Neon box merupakan papan reklame sekaligus identitas toko atau tempat suatu bisnis. Neon box sangat maksimal tingkat kecerahan pada malam hari karena efek gelap yang ada di sekitarnya. Artinya, bentuk usaha yang menggunakan neon box biasanya yang menerapkan jam operasi pada malam hari.

Namun demikian, pada siang hari neon box juga cukup terlihat jelas sebagai reklame pemberitahu tentang keberadaan toko.

Biasanya banyak pelaku jasa yang menawarkan jasa pembuatan neon box secara profesional dengan hasil yang bagus. Tetapi cara membuat neon box dari kayu juga dapat dimungkinkan dengan membuatnya sendiri, mengingat cara kerja neon box sangat sederhana.

Pada dasarnya cara membuat neon box dari bahan kayu mengadopsi seperti cara membuat laci atau kotak kayu pada umumnya. Ada sisi luas sebagai media penempatan desain dan ada sisi lebar sebagai peletak lampu dan desain. Kayu yang digunakan tidak perlu kayu mahal dengan tingkat kerumitan tinggi untuk menghaluskannya.

Kayu limbah bekas box buah atau palet termasuk triplek sudah cukup digunakan untuk berkreasi sendiri. Artinya, Anda tidak perlu menjadi tukang kayu jika ingin membuat neon box ini.

4 Cara Membuat Neon Box Dari Kayu

Agar berhasil dalam pembuatan neon box dari kayu ini, paling tidak Anda sudah mengenal dasar-dasar pertukangan kayu. Mengingat cara membuat neon box dari bahan kayu sangat berkaitan dengan pertukangan, maka pemahaman dasar-dasar pertukangan ini penting agar memiliki gambaran tentang apa yang akan dikerjakan.

Secara umum, minimal Anda dapat memotong kayu, mengukur, dan memaku. Dengan kemampuan minimal tiga hal tersebut sudah cukup untuk berkreasi dalam membuat neon box. Berikut langkah-langkahnya.

1. Persiapan

Membuat Neon Box dari Kayu

Sebelum cara membuat neon box dari kayu dilakukan, persiapkan segala sesuatu yang berkaitan dengan itu. Hal yang harus disiapkan pada tahapan ini adalah penyediaan perkakas dan bahan untuk pembuatan neon box, berupa gergaji kayu, pengukur segitiga siku-siku, pensil, obeng, paku, palu, cutter, ampelas, kayu palet (tripleks 6 mm), lem kayu (fox), sekerup, desain reklame, lampu neon 10 watt (3 buah) atau lampu LED strip, dan kaca atau akrilik.

2. Pembuatan Box

Haluskan kayu palet atau tripleks 6 mm dengan menggunakan ampelas ukuran 600 kemudian ampelas 1000. Potong kayu tersebut sesuai ukuran secara persisi untuk menghindari kesalahan dan bentuk box yang tidak rapi.

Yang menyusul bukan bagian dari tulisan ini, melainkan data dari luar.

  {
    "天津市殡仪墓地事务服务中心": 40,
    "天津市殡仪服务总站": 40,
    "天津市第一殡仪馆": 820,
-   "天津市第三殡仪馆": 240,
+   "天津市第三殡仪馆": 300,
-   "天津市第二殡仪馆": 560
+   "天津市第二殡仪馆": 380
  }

Gunakan lem pada wilayah sambungan sebelum dipaku atau disekerup, hal ini dilakukan untuk mengoreksi tingkat persisi agar terjaga kerapihan produk tersebut.

Sebaiknya gunakan sekerup untuk menghindari kerusakan pada kayu. Buatlah box secara berkeliling berupa punggung box dengan mengabaikan wilayah luas, sebab bagian ini nantinya akan ditempati desain reklame.

3. Desain

neon box dari kayu

Pembuatan desain dapat dilakukan secara manual atau melalui percetakan dalam bentuk banner atau stiker. Jika ingin membuat desain secara manual, maka jenis cetak yang dilakukan berupa sablon, yaitu mengiris dan melubangi teks agar cahaya neon dapat keluar dari huruf tersebut.

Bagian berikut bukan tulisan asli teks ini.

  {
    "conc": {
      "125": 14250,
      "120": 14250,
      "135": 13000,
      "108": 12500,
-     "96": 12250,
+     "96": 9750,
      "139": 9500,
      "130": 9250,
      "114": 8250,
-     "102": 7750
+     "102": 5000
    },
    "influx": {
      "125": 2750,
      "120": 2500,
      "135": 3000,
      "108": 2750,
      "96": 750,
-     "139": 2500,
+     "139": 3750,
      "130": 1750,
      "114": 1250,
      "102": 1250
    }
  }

Untuk menimbulkan kontras yang besar, maka wilayah di sekitarnya harus dibuat warna hitam. Jika desain menggunakan banner atau stiker, maka Anda harus mencetaknya di percetakan.

Tenang, harga desain ini murah mengingat neon box biasanya berukuran tidak lebih dari 80 x 40 cm. Mengingat banner dan stiker ini dapat meredupsi cahaya, maka gunakan lampu neon (TL) 10 wat yang dipasang berjajar sebanyak 3 buah.

Baca juga:  Cara Perhitungan Pajak Reklame Neon Box

4. Perakitan

Pasang lampu di dalam rangka box dan pastikan seluruh lampu menyala. Letakkan kaca atau akrilik pada rangka box sebagai alas desain reklame sebelum desain direkatkan pada kaca ini. Gunakan sekerup untuk menghindari pecahnya kaca dan menjaga kerapihan pada neon box yang telah dibuat.